Safety is everyone’s responsibility. Through the course of my career, I’ve seen severe injuries from things as simple as someone attempting to sit on a chair and missing it. In another case, a former co-worker was working in a trailer on an industrial site when an explosion occurred, killing him instantly. Another co-worker lost a limb from an industrial incident at a prior employer. Injuries can happen anywhere. In some cases, they are behavioral, in other cases they are work processes, and in others, they are a function of safety features on the equipment. It takes everyone participating and owning safety to create the culture and keep people safe.

A culture of safety at work translates to safety at home

Once a culture of safety starts to take hold, you will see it reflected in how people talk about what they did at home. People start talking about how they used ladder safety when cleaning the gutters or hanging Christmas lights. They will wear safety glasses while mowing and edging the lawn. Kitchen tools will be used in a safe manner. Many of the stories will come with an acknowledgement that by being focused on safety, some incident was avoided.

It is a mutually-beneficial relationship. People are avoiding injuries at home, thereby increasing their overall wellness and satisfaction because they know their new focus on safety is improving their lives. At the same time, absenteeism is reduced.

Product quality and productivity are correlated with safety performance

According to a study published in the Journal of SH&E in the spring of 2007, there is a link between safety performance and product quality and productivity, along with rework and scrap. It debunks the myth that taking safety measures slows down productivity – a typical excuse for not undertaking a holistic safety program.

The study goes on to highlight that the principles that are foundational in total quality management are the same principles in safety. People that do not feel safe will not perform their jobs well. It further explains that employee involvement in making process improvements goes hand in hand with making safety improvements.

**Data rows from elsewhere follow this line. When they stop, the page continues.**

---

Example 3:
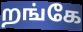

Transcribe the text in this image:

றங்கே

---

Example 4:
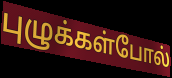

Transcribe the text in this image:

புழுக்கள்போல்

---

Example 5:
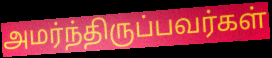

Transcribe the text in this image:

அமர்ந்திருப்பவர்கள்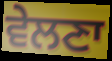
ਵੇਲਣਾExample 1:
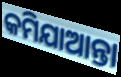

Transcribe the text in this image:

କମିଯାଆନ୍ତା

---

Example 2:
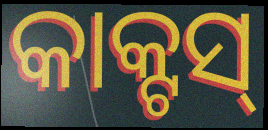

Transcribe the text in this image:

କାକ୍ଟସ୍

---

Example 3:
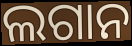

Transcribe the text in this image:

ଲଗାନ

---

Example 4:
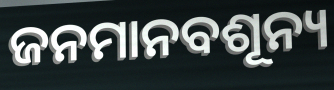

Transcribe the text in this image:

ଜନମାନବଶୂନ୍ୟ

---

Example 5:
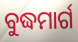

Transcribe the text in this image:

ବୁଦ୍ଧମାର୍ଗ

The study demonstrates that investment in safety translates more broadly to an overall decrease operating costs, something that may be counterintuitive to some. It cautions against taking cost-cutting measures that impact safety as they may end up being more costly in the long run.

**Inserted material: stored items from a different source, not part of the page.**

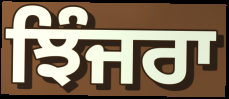
ਝਿੰਜਰਾ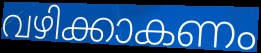
വഴിക്കാകണം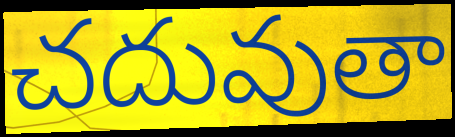
చదువుతాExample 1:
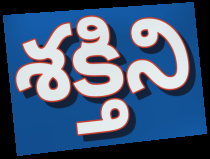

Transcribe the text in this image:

శక్తిని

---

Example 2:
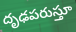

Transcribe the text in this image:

Financial performance is highly correlated with safety performance

The Journal of Occupational and Environmental Medicine published in September 2013 included a study of companies that are highly regarded through awards for workplace health and safety. It found that companies that create a culture of health and safety yield greater value for their investors. These were all publicly traded companies that were tracked from a stock perspective against the performance of the S&P 500. The study found that companies that invest in their people through safety and health programs also tend to manage other aspects of their business well.

A separate study conducted in British Columbia noted on OHSA’s website indicated that small businesses that fail within the first year had a significantly higher injury rate (almost three times) than those that survive past five years.

It is clear that there is a link between safety and financial performance. Study after study shows the correlation between investment in safety programs and return on investment for those programs. The commonality across all of these studies is: people matter, details are managed and results are tracked.

Call to action

Understanding the performance of a business can be as simple as understanding safety performance. It tells you that the health and wellness of employees are regarded, whether employee input and participation are valued and expected, whether there is alignment throughout the organization on culture and values, and whether people are paying attention to and managing the details. It is not a mistake that companies that do these things well have strong financial performance. What steps are you going to take to drive a culture of safety? The health and well-being of your people as well as the financial performance of your company depend on it.